Materials and Methods

Reagents

The following chemicals were purchased from Sigma (St Louis, MO): Crium chloride, dextran, dimethyl sulfoxide (DMSO), β-glycerophosphate, Hank's balanced salt solution, Histopaque 1083, levamisole, Tricine, and N-tris methyl-3-aminopropanesulfonic acid (TAPS). Glutaraldehyde (25% aqueous), maleic acid, 1-O-n-octyl-β-d-glucopyranoside (octyl glucoside, OG) and sucrose were obtained from Nacalai Tesque (Kyoto, Japan). Sodium dodecylsulfate (SDS) was supplied by Polyscience (Warrington, PA). Sodium cacodylate was obtained from Wako (Osaka, Japan). All other chemicals were of the highest grade available.

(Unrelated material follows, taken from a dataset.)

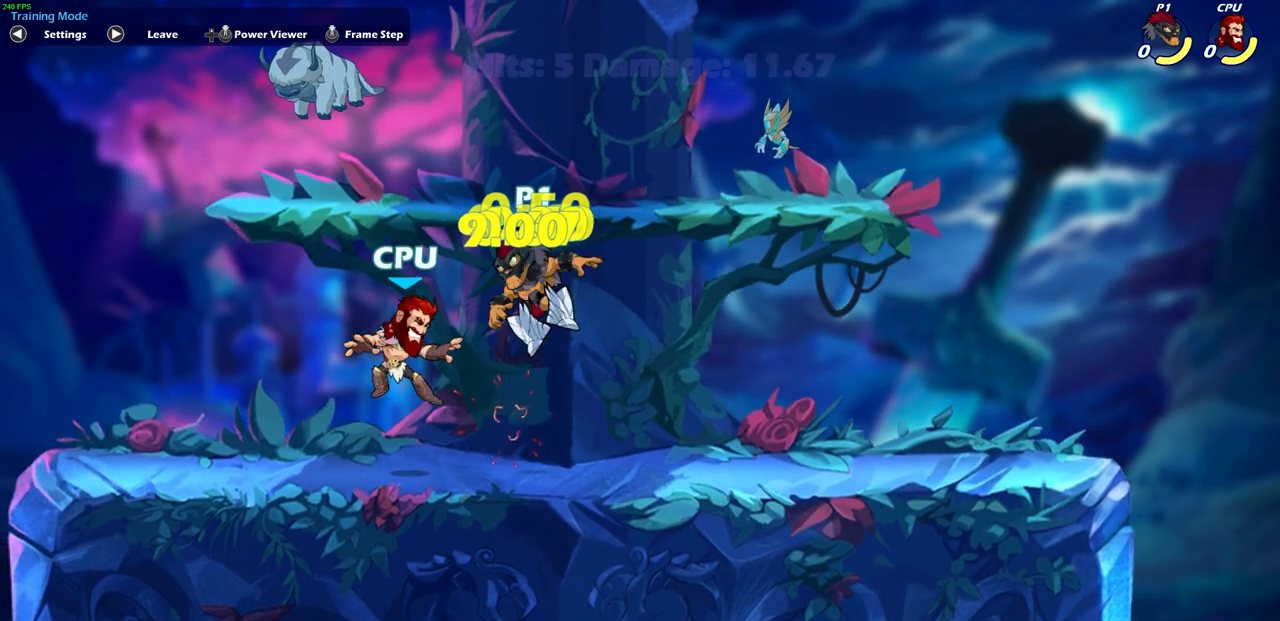
{"buttons": [], "left_stick": "center", "right_stick": "center", "events": [[233, "left_stick", "down"], [283, "SQUARE", "down"], [350, "left_stick", "center"], [383, "SQUARE", "up"]]}
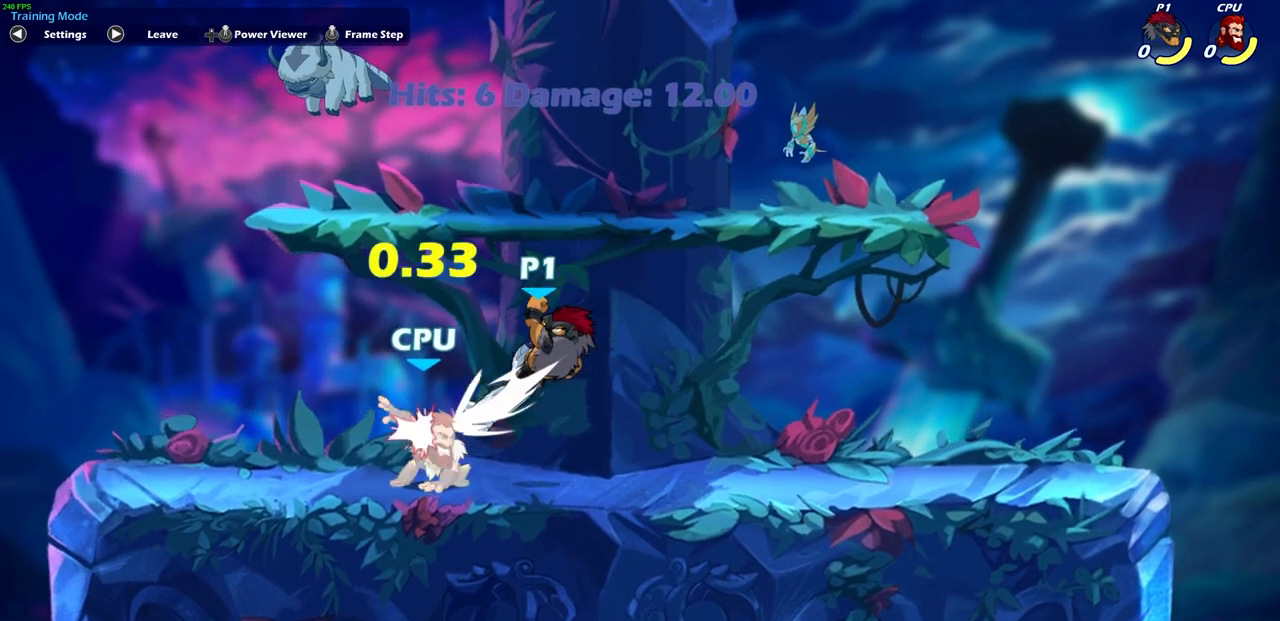
{"buttons": [], "left_stick": "center", "right_stick": "center", "events": []}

Mouse monoclonal anti-human leukocyte antigen (HLA) Class I (clone W6/32) and mouse monoclonal anti-human CD16 (Fc γ-receptor III) (clone DJ130c) were obtained from Dako (Glostrup, Denmark). Mouse monoclonal anti-human CD62L (L-selectin) (clone FMC46) was from Novocastra (Newcastle upon Tyne, UK). Mouse monoclonal anti-human CD16 (clone gran 1) was kindly provided by Dr. Clark L. Anderson (Ohio State University). Ten-nm colloidal gold was prepared by the tannic acid/citrate method and then conjugated with affinity-purified goat anti-mouse IgG (Cappel; Durham, NC) (Slot and Geuze 1985). All immunological reagents were handled in accordance with the manufacturers' recommendations and were used before the expiration date for each product.

Cell Isolation

Whole human blood was collected from healthy adult men after obtaining informed consent. Neutrophils were purified from whole blood in the unstimulated state, as described previously (Takizawa and Robinson 1993).

Cytochemistry on Replicas

Unstimulated human neutrophils were rapidly frozen and fractured as reported previously (Takizawa and Saito 1997b). Briefly, the neutrophils were quickly frozen in liquid nitrogen slush. The frozen cells were then freeze-fractured at −130C and subsequently replicated by Pt/C evaporation in a freeze-fracture apparatus (FD-2A; Eiko, Mito, Japan). The replicas were floated from the cells in PBS, rinsed in PBS two times, and then transferred to 4 ml of 0.6–60 mM OG-PBS solution. OG digestion was carried out for 1 hr at 4C.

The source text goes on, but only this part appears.